Tra gli obiettivi di “Europa 2020” della Commissione Europea c’è quello di portare il tasso di abbandono scolastico precoce al di sotto del 10%; attualmente la media Ue è del 12,8%. In Italia lo scenario è a tinte fosche. Il 17,6% dei giovani fra i 18 e i 24 si ferma al titolo di terza media; ovvero ogni anno circa 750mila ragazzi abbandonano la scuola. In Toscana inoltre si registra un peggioramento negli ultimi anni: la regione è passata dal 97° al 75° posto nella classifica europea dell’abbandono scolastico precoce. Ecco perché l’Ente Cassa di Risparmio di Firenze, insieme a Isfol, Università di Perugia e le associazioni aretine Pratika e Nausika, ha ideato e promosso il progetto sperimentale “Orienta-DropOut”. Esso coinvolge le istituzioni scolastiche dalla primaria alla secondaria di secondo grado di Firenze e di Arezzo e le agenzie formative che operano nei percorsi per “drop-out”, ovvero per ragazzi che all’età di 16 anni hanno abbandonato il percorso di istruzione.

Orienta DropOut si propone di rafforzare principalmente le competenze di base degli alunni (da quelle linguistiche a quelle matematicoscientifiche) attraverso l’introduzione di metodologie attive ed esperienziali che favoriscano la comprensione delle materie con esempi concreti e quotidiani. Il progetto coinvolge 6 istituti scolastici, 4 agenzie formative, 24 classi, 500 alunni, 500 famiglie, 500 docenti e ha l’obiettivo di “modellizzare” interventi, percorsi, materiali e didattiche dopo la verifica sperimentale sul campo.

Gli interventi previsti sono di tipo sperimentale e saranno svolti durante tutto il nuovo anno scolastico da formatori di diverse discipline e competenze, i quali affiancheranno gli insegnanti con interventi mirati che, a partire dalla scuola primaria, arriveranno sino ai ragazzi che hanno già abbandonato (i dropout, appunto). Alla conclusione del progetto, strumenti, percorsi e metodologie saranno messi a disposizione gratuita di tutte le scuole italiane. Gli effetti della sperimentazione saranno oggetto di una puntuale rilevazione ex post in tutte le scuole coinvolte dall’iniziativa.

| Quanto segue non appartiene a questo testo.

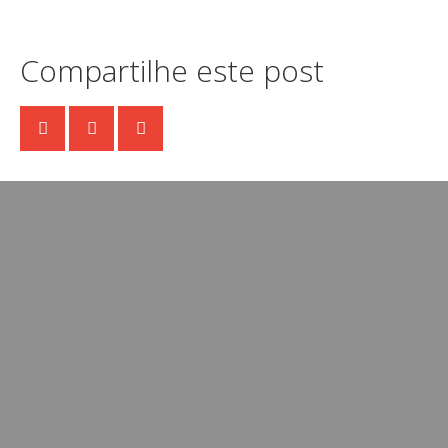
Compartilhe este post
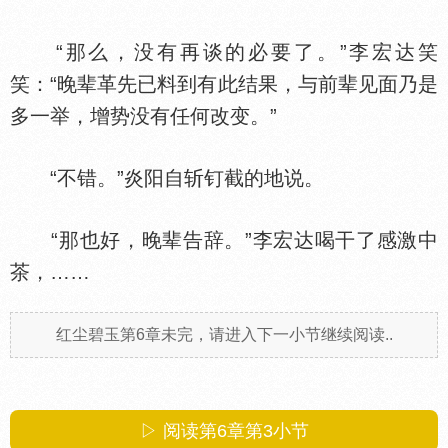
“那么，没有再谈的必要了。”李宏达笑
笑：“晚辈革先已料到有此结果，与前辈见面乃是
多一举，增势没有任何改变。”
“不错。”炎阳自斩钉截的地说。
“那也好，晚辈告辞。”李宏达喝干了感激中
茶，……
红尘碧玉第6章未完，请进入下一小节继续阅读..
▷ 阅读第6章第
3
小节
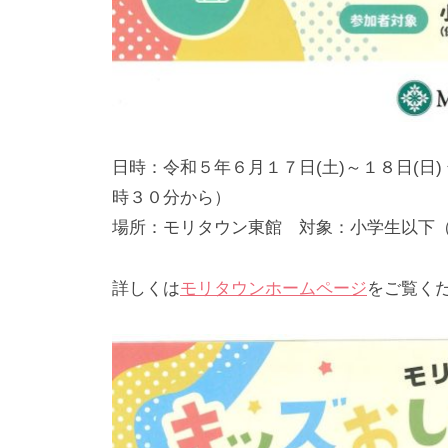
日時：令和５年６月１７日(土)～１８日(日
時３０分から）
場所：モリタウン東館 対象：小学生以下
詳しくは
モリタウンホームページ
をご覧く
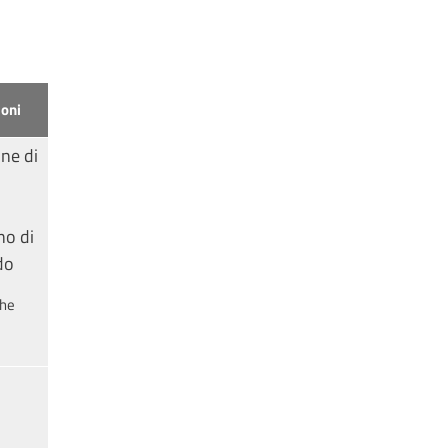
oni
ne di
l
no di
do
che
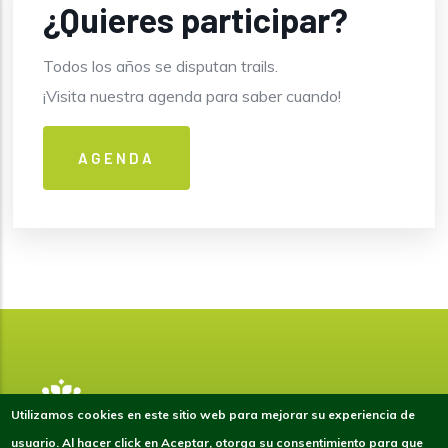
¿Quieres participar?
Todos los años se disputan trails.
¡Visita nuestra agenda para saber cuando!
AGENDA
Utilizamos cookies en este sitio web para mejorar su experiencia de
usuario. Al hacer click en Aceptar, otorga su consentimiento para que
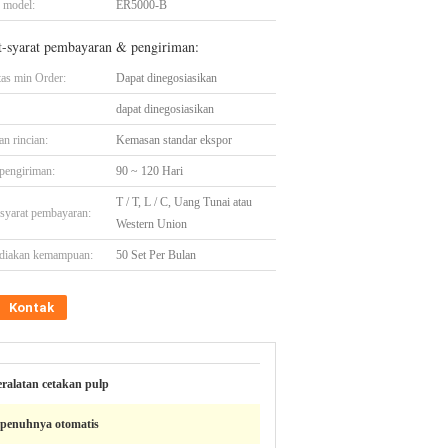
 model:
ER5000-B
t-syarat pembayaran & pengiriman:
tas min Order:
Dapat dinegosiasikan
dapat dinegosiasikan
n rincian:
Kemasan standar ekspor
pengiriman:
90 ~ 120 Hari
T / T, L / C, Uang Tunai atau
-syarat pembayaran:
Western Union
diakan kemampuan:
50 Set Per Bulan
Kontak
eralatan cetakan pulp
epenuhnya otomatis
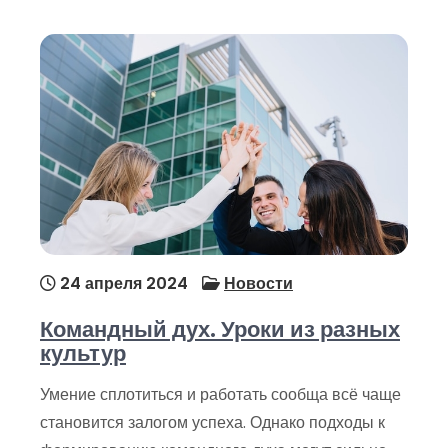
24 апреля 2024
Новости
Командный дух. Уроки из разных
культур
Умение сплотиться и работать сообща всё чаще
становится залогом успеха. Однако подходы к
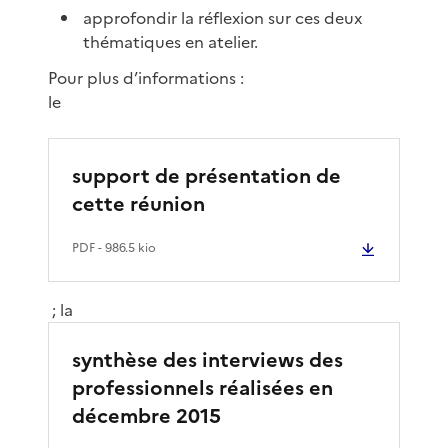
approfondir la réflexion sur ces deux
thématiques en atelier.
Pour plus d’informations :
le
support de présentation de
cette réunion
PDF
- 986.5 kio
; la
synthèse des interviews des
professionnels réalisées en
décembre 2015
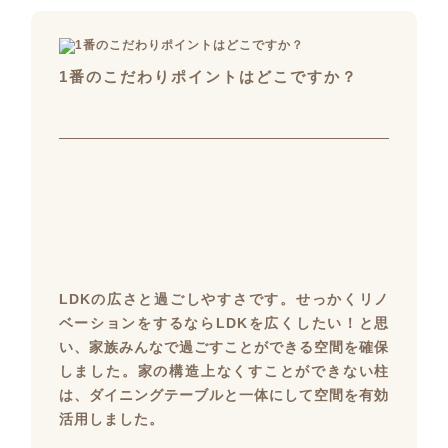
1番のこだわりポイントはどこですか？
LDKの広さと過ごしやすさです。せっかくリノ
ベーションをするならLDKを広くしたい！と思
い、家族みんなで過ごすことができる空間を確保
しました。家の構造上なくすことができない柱
は、ダイニングテーブルと一体にして空間を有効
活用しました。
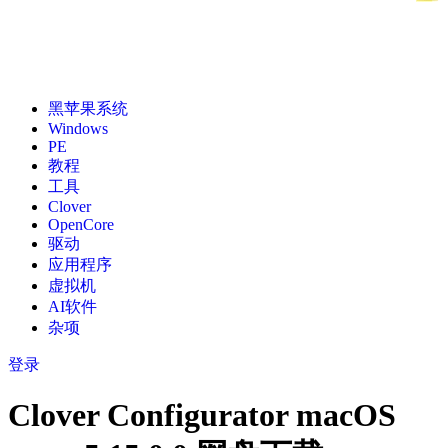
黑苹果系统
Windows
PE
教程
工具
Clover
OpenCore
驱动
应用程序
虚拟机
AI软件
杂项
登录
Clover Configurator macOS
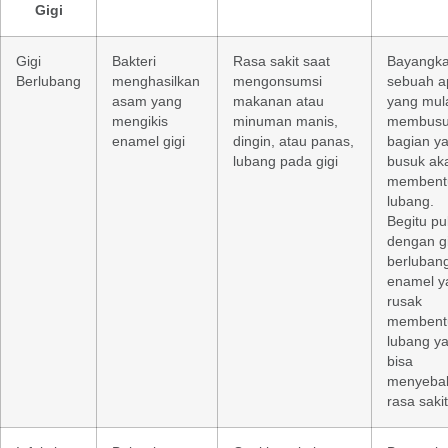
Gigi
Gigi
Bakteri
Rasa sakit saat
Bayangk
Berlubang
menghasilkan
mengonsumsi
sebuah a
asam yang
makanan atau
yang mul
mengikis
minuman manis,
membusu
enamel gigi
dingin, atau panas,
bagian y
lubang pada gigi
busuk ak
membent
lubang.
Begitu pu
dengan gi
berluban
enamel y
rusak
membent
lubang y
bisa
menyeba
rasa sakit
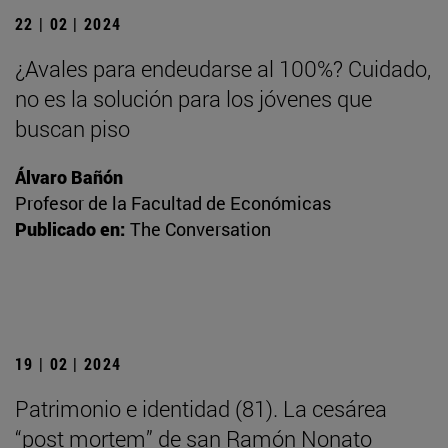
22 | 02 | 2024
¿Avales para endeudarse al 100%? Cuidado,
no es la solución para los jóvenes que
buscan piso
Álvaro Bañón
Profesor de la Facultad de Económicas
Publicado en:
The Conversation
19 | 02 | 2024
Patrimonio e identidad (81). La cesárea
“post mortem” de san Ramón Nonato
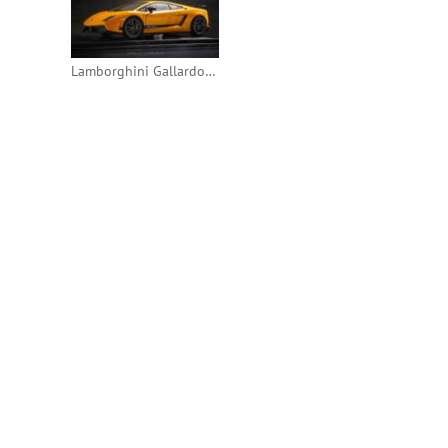
Lamborghini Gallardo LP570-4 Superleggera 2010 (AutoArt)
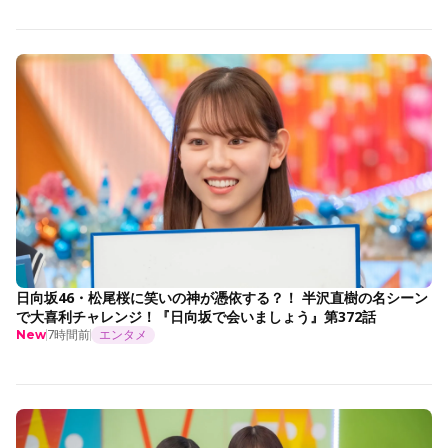
日向坂46・松尾桜に笑いの神が憑依する？！ 半沢直樹の名シーン
で大喜利チャレンジ！『日向坂で会いましょう』第372話
7時間前
エンタメ
New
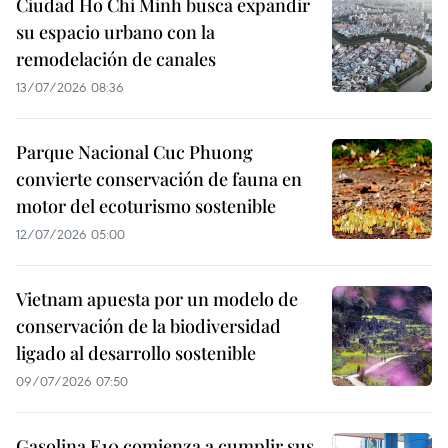
Ciudad Ho Chi Minh busca expandir
su espacio urbano con la
remodelación de canales
13/07/2026 08:36
Parque Nacional Cuc Phuong
convierte conservación de fauna en
motor del ecoturismo sostenible
12/07/2026 05:00
Vietnam apuesta por un modelo de
conservación de la biodiversidad
ligado al desarrollo sostenible
09/07/2026 07:50
Gasolina E10 comienza a cumplir sus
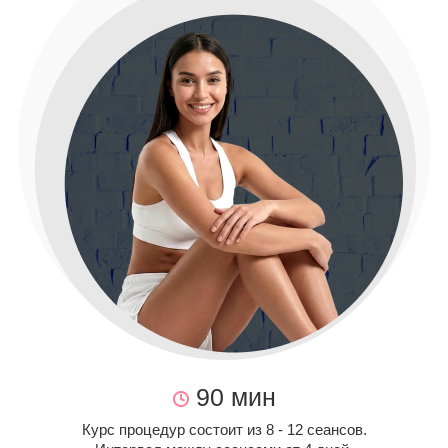
90 мин
Курс процедур состоит из 8 - 12 сеансов.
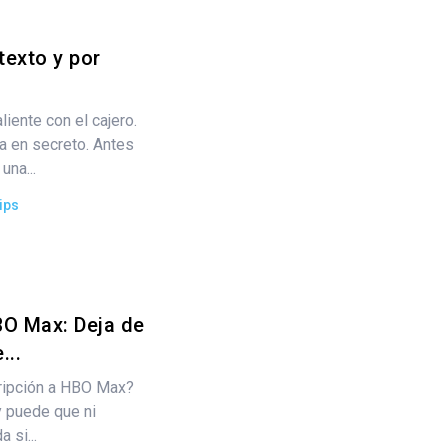
texto y por
liente con el cajero.
a en secreto. Antes
una...
ips
BO Max: Deja de
...
cripción a HBO Max?
y puede que ni
 si...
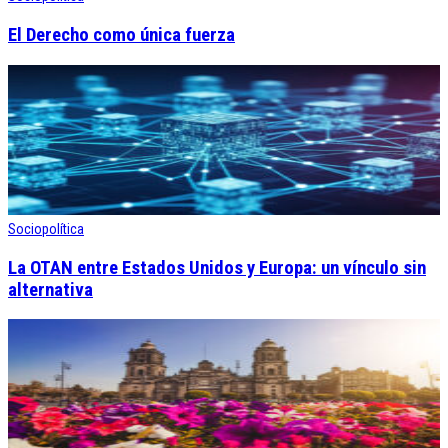
El Derecho como única fuerza
Sociopolítica
La OTAN entre Estados Unidos y Europa: un vínculo sin
alternativa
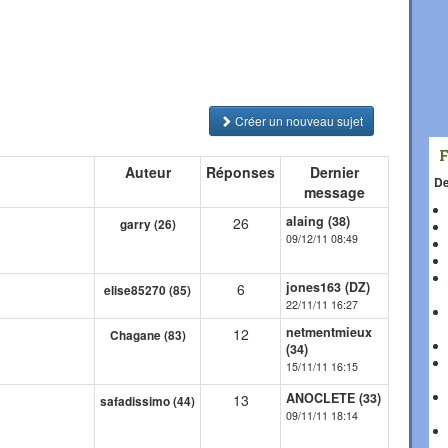
Créer un nouveau sujet
Auteur
Réponses
Dernier
De
message
alaing (38)
26
garry (26)
09/12/11 08:49
jones163 (DZ)
6
elise85270 (85)
22/11/11 16:27
netmentmieux
12
Chagane (83)
(34)
15/11/11 16:15
ANOCLETE (33)
13
safadissimo (44)
09/11/11 18:14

«La ricerca internazionale – ha dichiarato Federico Batini, docente dell’Università di Perugia e referente scientifico del progetto – ci dice che il coinvolgimento attivo degli studenti produce motivazione e maggiori apprendimenti; cercheremo dunque di mostrare, con i fatti, la possibilità di ridurre la dispersione scolastica».